The archaeologists have managed to uncover over 70 different buildings and they believe in the past the village was connected with another site nearby through the river passing near both of them. Because the ashes had quite a low temperature and came very fast, the buildings and the crops have been preserved extremely well. The site has been declared a Unesco World Heritage in 1993.
Another interesting archaeological site are the Mayan ruins from Tazumal (“place where souls are consumed” in Quiché language), dating from 250-900AD. The structures have influences from both Copan, in Honduras, and Teotihuacan in central Mexico. It is believed that the locals were living here together with the native Pipil people. The main pyramid at Tazumal is mostly intact, and whilst it is forbidden to climb you can imagine easily how it used to look like when the Mayan city was still in full bloom. In the north-west of the site it is believed to be a Mesoamerican ballcourt where the locals would play a sport with ritual associations. However, nobody seems to know the rules of this game.

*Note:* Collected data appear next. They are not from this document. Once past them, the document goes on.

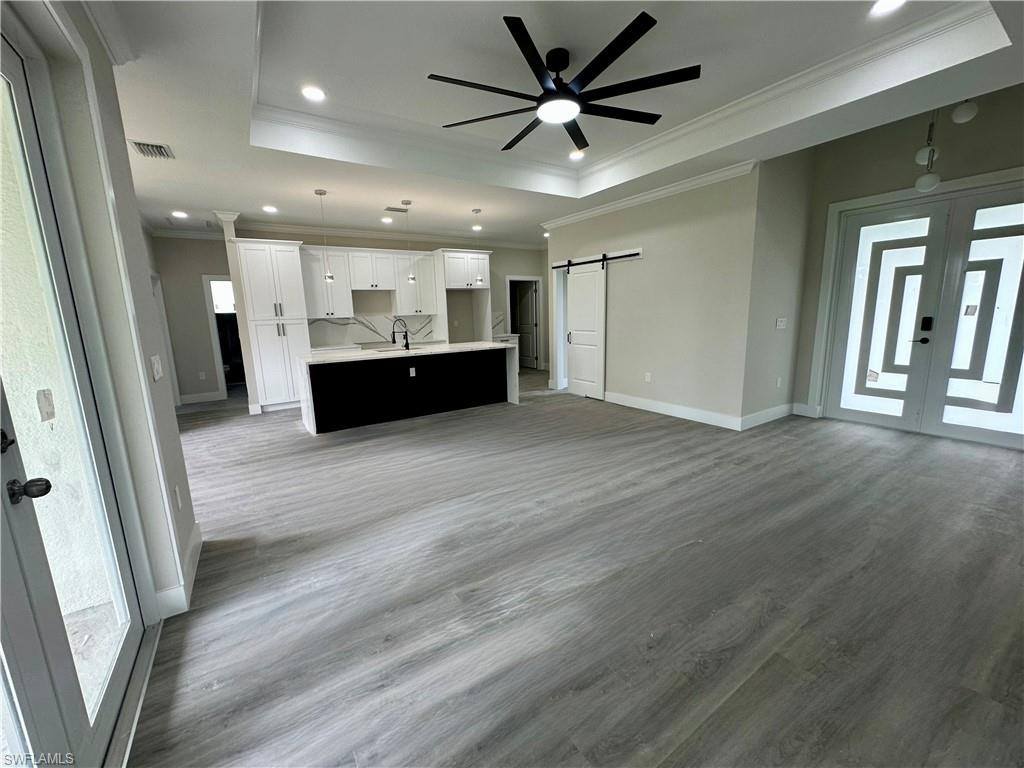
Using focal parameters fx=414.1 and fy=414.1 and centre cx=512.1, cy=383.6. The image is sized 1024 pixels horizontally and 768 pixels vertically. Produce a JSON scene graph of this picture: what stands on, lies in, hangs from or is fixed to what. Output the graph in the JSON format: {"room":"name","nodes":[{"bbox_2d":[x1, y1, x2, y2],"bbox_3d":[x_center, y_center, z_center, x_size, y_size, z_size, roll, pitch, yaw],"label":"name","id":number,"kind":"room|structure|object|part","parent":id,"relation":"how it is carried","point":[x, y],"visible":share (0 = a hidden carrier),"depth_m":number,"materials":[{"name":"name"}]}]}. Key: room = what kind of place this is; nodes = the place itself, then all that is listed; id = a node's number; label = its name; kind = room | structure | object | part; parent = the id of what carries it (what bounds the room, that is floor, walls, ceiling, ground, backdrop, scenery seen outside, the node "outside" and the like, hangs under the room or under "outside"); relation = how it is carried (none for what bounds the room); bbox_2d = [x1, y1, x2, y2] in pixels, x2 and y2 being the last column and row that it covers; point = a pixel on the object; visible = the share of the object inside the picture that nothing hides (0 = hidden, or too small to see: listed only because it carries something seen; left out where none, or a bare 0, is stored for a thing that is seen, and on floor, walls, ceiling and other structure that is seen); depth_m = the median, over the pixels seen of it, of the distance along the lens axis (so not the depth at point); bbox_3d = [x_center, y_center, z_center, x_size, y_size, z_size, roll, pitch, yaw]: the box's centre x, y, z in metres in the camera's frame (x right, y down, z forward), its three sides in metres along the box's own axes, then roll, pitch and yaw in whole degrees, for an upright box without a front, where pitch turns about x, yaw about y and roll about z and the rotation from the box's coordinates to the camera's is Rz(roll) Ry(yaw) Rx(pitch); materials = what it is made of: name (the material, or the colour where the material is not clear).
{"room":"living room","nodes":[
{"label":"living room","id":0,"kind":"room"},
{"bbox_2d":[0,0,197,626],"bbox_3d":[-1.195,-0.284,0.797,0.222,3.185,4.754,-8,12,-32],"label":"left wall","id":1,"kind":"structure","parent":0,"point":[107,67],"depth_m":1.84,"materials":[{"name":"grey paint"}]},
{"bbox_2d":[0,23,152,765],"bbox_3d":[-1.282,0.086,0.953,0.154,2.402,1.757,-8,12,-32],"label":"glass door","id":2,"kind":"structure","parent":1,"relation":"in","point":[5,454],"depth_m":1.39,"materials":[{"name":"glass"}]},
{"bbox_2d":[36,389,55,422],"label":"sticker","id":3,"kind":"object","parent":2,"relation":"attached to","point":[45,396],"visible":0.9,"depth_m":1.43,"materials":[{"name":"white paper"}]},
{"bbox_2d":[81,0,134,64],"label":"crown molding","id":4,"kind":"structure","parent":1,"relation":"attached to","point":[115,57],"depth_m":1.93,"materials":[{"name":"white paint"}]},
{"bbox_2d":[150,354,163,380],"bbox_3d":[-1.798,-0.081,2.095,0.015,0.123,0.124,-8,12,-32],"label":"light switch","id":5,"kind":"object","parent":1,"relation":"attached to","point":[155,366],"visible":0.98,"depth_m":2.07,"materials":[{"name":"white plastic"}]},
{"bbox_2d":[173,484,182,508],"bbox_3d":[-1.799,0.606,2.230,0.013,0.118,0.073,-8,12,-32],"label":"wall socket","id":6,"kind":"object","parent":1,"relation":"attached to","point":[177,489],"visible":0.97,"depth_m":2.21,"materials":[{"name":"white plastic"}]},
{"bbox_2d":[155,522,201,617],"bbox_3d":[-1.738,1.009,2.203,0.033,0.128,1.606,-8,12,-32],"label":"baseboard","id":7,"kind":"structure","parent":1,"relation":"attached to","point":[198,543],"depth_m":2.12,"materials":[{"name":"white paint"}]},
{"bbox_2d":[151,233,233,402],"bbox_3d":[-5.257,-1.140,7.021,1.600,2.789,0.126,-8,12,-32],"label":"hallway wall","id":8,"kind":"structure","parent":0,"point":[200,313],"depth_m":6.86,"materials":[{"name":"grey paint"}]},
{"bbox_2d":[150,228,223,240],"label":"crown molding","id":9,"kind":"structure","parent":8,"relation":"attached to","point":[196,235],"depth_m":6.76,"materials":[{"name":"white paint"}]},
{"bbox_2d":[179,391,224,404],"bbox_3d":[-5.300,0.228,6.944,0.951,0.135,0.017,-8,12,-32],"label":"baseboard","id":10,"kind":"structure","parent":8,"relation":"attached to","point":[193,399],"depth_m":6.98,"materials":[{"name":"white paint"}]},
{"bbox_2d":[198,371,205,379],"bbox_3d":[-5.181,-0.139,6.906,0.073,0.125,0.020,-8,12,-32],"label":"outlet","id":11,"kind":"object","parent":8,"relation":"attached to","point":[202,377],"visible":0.99,"depth_m":6.90,"materials":[{"name":"white plastic"}]},
{"bbox_2d":[203,274,242,394],"bbox_3d":[-4.801,-0.812,7.242,0.834,2.059,0.185,-8,12,-32],"label":"doorway","id":12,"kind":"object","parent":8,"relation":"in","point":[219,364],"visible":0.39,"depth_m":6.99,"materials":[{"name":"white paint"}]},
{"bbox_2d":[228,226,549,380],"bbox_3d":[-1.566,-1.408,7.968,5.835,2.850,0.146,-8,12,-32],"label":"kitchen back wall","id":13,"kind":"structure","parent":0,"point":[425,246],"depth_m":8.10,"materials":[{"name":"paint"}]},
{"bbox_2d":[299,247,353,318],"bbox_3d":[-3.061,-1.625,6.761,0.744,1.090,0.380,-8,12,-32],"label":"upper cabinet","id":14,"kind":"object","parent":13,"relation":"attached to","point":[321,282],"visible":0.77,"depth_m":6.64,"materials":[{"name":"white paint"}]},
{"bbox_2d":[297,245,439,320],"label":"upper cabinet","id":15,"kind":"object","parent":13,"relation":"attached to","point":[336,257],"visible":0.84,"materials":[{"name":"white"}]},
{"bbox_2d":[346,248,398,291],"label":"upper cabinet","id":16,"kind":"object","parent":13,"relation":"attached to","point":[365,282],"visible":0.98,"depth_m":6.91,"materials":[{"name":"white paint"}]},
{"bbox_2d":[308,312,441,348],"bbox_3d":[-2.498,-1.011,7.456,2.142,0.499,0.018,-8,12,-32],"label":"backsplash","id":17,"kind":"structure","parent":13,"relation":"attached to","point":[357,332],"depth_m":7.40,"materials":[{"name":"white stone"}]},
{"bbox_2d":[230,219,545,249],"bbox_3d":[-1.382,-2.637,7.276,5.418,0.103,0.943,-8,12,-32],"label":"crown molding","id":18,"kind":"structure","parent":13,"relation":"attached to","point":[367,233],"depth_m":7.08,"materials":[{"name":"white paint"}]},
{"bbox_2d":[394,249,440,315],"bbox_3d":[-1.753,-1.785,7.459,0.689,1.080,0.384,-8,12,-32],"label":"upper cabinet","id":19,"kind":"object","parent":13,"relation":"attached to","point":[431,280],"visible":0.84,"depth_m":7.32,"materials":[{"name":"white paint"}]},
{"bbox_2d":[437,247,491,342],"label":"cabinet","id":20,"kind":"object","parent":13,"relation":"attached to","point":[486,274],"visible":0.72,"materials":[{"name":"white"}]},
{"bbox_2d":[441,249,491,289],"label":"upper cabinet","id":21,"kind":"object","parent":13,"relation":"attached to","point":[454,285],"visible":0.87,"depth_m":7.46,"materials":[{"name":"white paint"}]},
{"bbox_2d":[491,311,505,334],"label":"marble backsplash","id":22,"kind":"structure","parent":13,"relation":"attached to","point":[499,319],"depth_m":8.87,"materials":[{"name":"white stone"}]},
{"bbox_2d":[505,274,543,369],"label":"doorway","id":23,"kind":"structure","parent":13,"relation":"in","point":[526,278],"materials":[{"name":"white paint"}]},
{"bbox_2d":[513,281,538,367],"bbox_3d":[0.289,-1.415,10.033,0.111,2.005,0.827,-9,13,-35],"label":"interior door","id":24,"kind":"structure","parent":13,"relation":"in","point":[528,302],"depth_m":9.96,"materials":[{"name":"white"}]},
{"bbox_2d":[84,0,1022,243],"bbox_3d":[-0.185,-2.298,4.029,7.367,0.325,10.208,-8,12,-32],"label":"ceiling","id":25,"kind":"structure","parent":0,"point":[463,203],"depth_m":2.96,"materials":[{"name":"white paint"}]},
{"bbox_2d":[129,140,174,159],"bbox_3d":[-2.970,-1.928,3.419,0.248,0.018,0.325,-8,12,-32],"label":"air vent","id":26,"kind":"object","parent":25,"relation":"in","point":[160,147],"visible":0.99,"depth_m":3.40,"materials":[{"name":"metal"}]},
{"bbox_2d":[171,210,187,217],"bbox_3d":[-4.471,-2.278,5.566,0.188,0.014,0.189,-8,12,-32],"label":"recessed light","id":27,"kind":"object","parent":25,"relation":"in","point":[179,214],"visible":0.99,"depth_m":5.55,"materials":[{"name":"white"}]},
{"bbox_2d":[262,205,277,212],"bbox_3d":[-3.186,-2.294,5.439,0.186,0.016,0.187,-8,12,-32],"label":"recessed light","id":28,"kind":"object","parent":25,"relation":"in","point":[270,209],"visible":0.99,"depth_m":5.42,"materials":[{"name":"white"}]},
{"bbox_2d":[301,85,325,101],"bbox_3d":[-1.502,-2.188,3.121,0.190,0.009,0.189,-8,12,-32],"label":"recessed light","id":29,"kind":"object","parent":25,"relation":"in","point":[310,93],"visible":0.99,"depth_m":3.11,"materials":[{"name":"white"}]},
{"bbox_2d":[314,187,333,283],"bbox_3d":[-2.235,-1.751,4.908,0.132,1.046,0.132,-8,12,-32],"label":"pendant light","id":30,"kind":"object","parent":25,"relation":"hanging from","point":[329,278],"visible":0.99,"depth_m":4.95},
{"bbox_2d":[381,216,392,223],"bbox_3d":[-1.904,-2.473,6.274,0.183,0.018,0.184,-8,12,-32],"label":"recessed light","id":31,"kind":"object","parent":25,"relation":"in","point":[384,220],"visible":0.99,"depth_m":6.25,"materials":[{"name":"white"}]},
{"bbox_2d":[384,205,409,212],"bbox_3d":[-1.552,-2.364,5.618,0.343,0.018,0.190,-8,12,-32],"label":"ceiling vent","id":32,"kind":"object","parent":25,"relation":"in","point":[393,209],"visible":0.99,"depth_m":5.59,"materials":[{"name":"metal"}]},
{"bbox_2d":[401,200,414,282],"bbox_3d":[-1.361,-1.871,5.426,0.125,1.026,0.126,-8,12,-32],"label":"pendant light","id":33,"kind":"object","parent":25,"relation":"hanging from","point":[410,278],"visible":1,"depth_m":5.46,"materials":[{"name":"silver"}]},
{"bbox_2d":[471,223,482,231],"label":"recessed light","id":34,"kind":"object","parent":25,"relation":"in","point":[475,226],"visible":0.98,"depth_m":7.08,"materials":[{"name":"white"}]},
{"bbox_2d":[473,208,484,284],"bbox_3d":[-0.487,-1.967,5.941,0.130,1.041,0.131,-8,12,-32],"label":"pendant light","id":35,"kind":"object","parent":25,"relation":"hanging from","point":[480,280],"visible":1,"depth_m":5.98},
{"bbox_2d":[428,11,701,153],"bbox_3d":[0.326,-1.973,2.753,1.656,0.395,1.679,-8,12,-32],"label":"ceiling fan","id":36,"kind":"object","parent":25,"relation":"hanging from","point":[624,48],"visible":0.99,"depth_m":2.62,"materials":[{"name":"black metal"}]},
{"bbox_2d":[568,149,584,159],"bbox_3d":[0.693,-2.481,4.480,0.188,0.013,0.189,-8,12,-32],"label":"recessed light","id":37,"kind":"object","parent":25,"relation":"in","point":[575,155],"visible":0.98,"depth_m":4.47,"materials":[{"name":"white"}]},
{"bbox_2d":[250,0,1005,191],"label":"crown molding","id":38,"kind":"structure","parent":25,"relation":"attached to","point":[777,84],"depth_m":3.25,"materials":[{"name":"white paint"}]},
{"bbox_2d":[870,0,904,14],"bbox_3d":[2.105,-2.126,2.304,0.187,0.010,0.189,-8,12,-32],"label":"recessed light","id":39,"kind":"object","parent":25,"relation":"in","point":[883,5],"visible":0.98,"depth_m":2.34,"materials":[{"name":"white"}]},
{"bbox_2d":[913,109,941,191],"bbox_3d":[3.474,-2.023,3.442,0.166,0.775,0.162,-8,12,-32],"label":"pendant light","id":40,"kind":"object","parent":25,"relation":"hanging from","point":[929,183],"visible":0.99,"depth_m":3.45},
{"bbox_2d":[951,100,978,123],"bbox_3d":[3.446,-2.206,3.138,0.146,0.436,0.143,-8,12,-32],"label":"globe pendant light","id":41,"kind":"object","parent":25,"relation":"hanging from","point":[957,117],"visible":0.98,"depth_m":3.13,"materials":[{"name":"white glass"}]},
{"bbox_2d":[119,369,1023,767],"bbox_3d":[0.007,0.523,5.170,8.716,0.102,12.094,-8,12,-32],"label":"floor","id":42,"kind":"structure","parent":0,"point":[912,450],"depth_m":2.04,"materials":[{"name":"grey wood"}]},
{"bbox_2d":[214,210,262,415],"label":"column","id":43,"kind":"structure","parent":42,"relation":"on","point":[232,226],"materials":[{"name":"white paint"}]},
{"bbox_2d":[232,239,313,411],"bbox_3d":[-3.560,-0.845,6.287,0.782,2.429,0.649,-8,12,-32],"label":"pantry cabinet","id":44,"kind":"object","parent":42,"relation":"on","point":[295,295],"visible":0.84,"depth_m":6.03,"materials":[{"name":"white paint"}]},
{"bbox_2d":[296,343,518,434],"bbox_3d":[-1.386,-0.071,5.831,2.860,0.925,0.986,-8,12,-32],"label":"kitchen island","id":45,"kind":"object","parent":42,"relation":"on","point":[475,373],"visible":0.99,"depth_m":5.47,"materials":[{"name":"black paint"}]},
{"bbox_2d":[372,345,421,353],"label":"sink","id":46,"kind":"object","parent":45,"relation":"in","point":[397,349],"visible":0.3,"depth_m":5.90,"materials":[{"name":"silver metal"}]},
{"bbox_2d":[392,317,410,349],"bbox_3d":[-1.556,-0.695,5.698,0.207,0.430,0.158,-8,12,-32],"label":"faucet","id":47,"kind":"object","parent":45,"relation":"on","point":[405,332],"visible":0.99,"depth_m":5.68,"materials":[{"name":"black metal"}]},
{"bbox_2d":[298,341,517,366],"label":"island countertop","id":48,"kind":"structure","parent":45,"relation":"on","point":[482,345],"depth_m":5.35,"materials":[{"name":"white stone"}]},
{"bbox_2d":[409,366,416,376],"bbox_3d":[-1.290,-0.152,5.331,0.083,0.121,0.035,-8,12,-32],"label":"island outlet","id":49,"kind":"object","parent":45,"relation":"attached to","point":[412,368],"visible":0.98,"depth_m":5.32,"materials":[{"name":"plastic"}]},
{"bbox_2d":[547,164,753,428],"bbox_3d":[1.610,-1.145,5.785,0.141,2.890,3.214,-8,12,-32],"label":"right wall","id":50,"kind":"structure","parent":0,"point":[654,269],"depth_m":5.07,"materials":[{"name":"paint"}]},
{"bbox_2d":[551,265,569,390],"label":"door frame","id":51,"kind":"structure","parent":50,"relation":"in","point":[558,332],"depth_m":7.02,"materials":[{"name":"white paint"}]},
{"bbox_2d":[547,250,641,270],"bbox_3d":[1.184,-1.806,6.097,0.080,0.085,1.859,-8,12,-32],"label":"barn door rail","id":52,"kind":"object","parent":50,"relation":"attached to","point":[632,254],"visible":0.83,"depth_m":5.93,"materials":[{"name":"black metal"}]},
{"bbox_2d":[566,258,606,400],"bbox_3d":[1.120,-0.842,6.422,0.091,2.082,0.819,-8,12,-32],"label":"barn door","id":53,"kind":"structure","parent":52,"relation":"hanging from","point":[575,304],"depth_m":6.38,"materials":[{"name":"white paint"}]},
{"bbox_2d":[644,372,651,381],"bbox_3d":[1.818,-0.088,5.555,0.014,0.123,0.075,-8,12,-32],"label":"wall outlet","id":54,"kind":"object","parent":50,"relation":"attached to","point":[647,377],"visible":0.98,"depth_m":5.55,"materials":[{"name":"white plastic"}]},
{"bbox_2d":[543,159,758,229],"bbox_3d":[1.610,-2.377,5.371,0.100,0.098,4.002,-8,12,-32],"label":"crown molding","id":55,"kind":"structure","parent":50,"relation":"attached to","point":[624,203],"depth_m":5.02,"materials":[{"name":"white paint"}]},
{"bbox_2d":[604,391,741,429],"bbox_3d":[1.889,0.290,5.576,0.016,0.136,2.608,-8,12,-32],"label":"baseboard","id":56,"kind":"structure","parent":50,"relation":"attached to","point":[624,401],"depth_m":5.26,"materials":[{"name":"white paint"}]},
{"bbox_2d":[741,147,815,429],"bbox_3d":[3.052,-1.211,4.783,1.226,3.318,0.145,-8,12,-32],"label":"side wall","id":57,"kind":"structure","parent":0,"point":[774,297],"depth_m":4.66,"materials":[{"name":"paint"}]},
{"bbox_2d":[739,402,792,430],"bbox_3d":[3.081,0.373,4.953,1.218,0.138,0.017,-8,12,-32],"label":"baseboard","id":58,"kind":"structure","parent":57,"relation":"attached to","point":[783,409],"depth_m":4.90,"materials":[{"name":"white paint"}]},
{"bbox_2d":[776,377,782,387],"bbox_3d":[3.175,-0.017,4.936,0.072,0.120,0.020,-8,12,-32],"label":"wall socket","id":59,"kind":"object","parent":57,"relation":"attached to","point":[779,381],"visible":0.99,"depth_m":4.92,"materials":[{"name":"white plastic"}]},
{"bbox_2d":[775,317,786,329],"bbox_3d":[3.138,-0.704,4.835,0.142,0.128,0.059,-8,12,-32],"label":"light switch","id":60,"kind":"object","parent":57,"relation":"attached to","point":[781,323],"visible":0.98,"depth_m":4.82,"materials":[{"name":"white plastic"}]},
{"bbox_2d":[788,84,1023,433],"bbox_3d":[4.560,-1.047,3.557,0.169,3.407,3.596,-8,12,-32],"label":"entry wall","id":61,"kind":"structure","parent":0,"point":[991,166],"depth_m":4.23,"materials":[{"name":"paint"}]},
{"bbox_2d":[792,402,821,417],"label":"baseboard","id":62,"kind":"structure","parent":61,"relation":"attached to","point":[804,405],"depth_m":5.13,"materials":[{"name":"white paint"}]},
{"bbox_2d":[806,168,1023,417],"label":"door frame","id":63,"kind":"structure","parent":61,"relation":"attached to","point":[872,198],"depth_m":4.69,"materials":[{"name":"white paint"}]},
{"bbox_2d":[819,179,1023,446],"bbox_3d":[4.359,-0.664,4.202,0.141,2.373,1.697,-8,12,-32],"label":"french door","id":64,"kind":"structure","parent":61,"relation":"in","point":[1005,439],"depth_m":4.24,"materials":[{"name":"white glass"}]},
{"bbox_2d":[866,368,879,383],"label":"sticker","id":65,"kind":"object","parent":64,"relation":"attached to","point":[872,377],"visible":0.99,"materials":[{"name":"grey paper"}]},
{"bbox_2d":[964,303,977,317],"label":"sticker","id":66,"kind":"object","parent":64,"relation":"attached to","point":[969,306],"visible":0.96,"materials":[{"name":"grey paper"}]},
{"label":"door handle","id":67,"kind":"part","parent":64,"relation":"part of","materials":[{"name":"black metal"}]}
]}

If we talk about the recent history, the best way to learn about what happened during the civil war is by talking to people who were involved in it. Visiting The Bosque de Cinquera with Rafael, the head ranger of the park, who fought for the guerrillas and called the forest his home for 12 years, is a chilling experience. Rafael’s war stories are painful to listen to, imagining what he went though, petrified of the sound of planes whilst calculating where the bomb would drop and run the opposite direction in time.
The community in Cinquera, formed by many ex-guerrilla fighters, has developed a series of social projects, with cabanas to stay overnight and a local restaurant where you can taste the homemade simple but full of flavour food. The now peaceful village has a central park dedicated to the remembering the horrors of war, with the tail of a helicopter as the centrepiece and a mural showing the history of the village, how it used to be before, during and after the war. The forest actually grew with the war as before, the entire area was covered with crops.
Did I convince you? Are you going to add El Salvador on your travel list?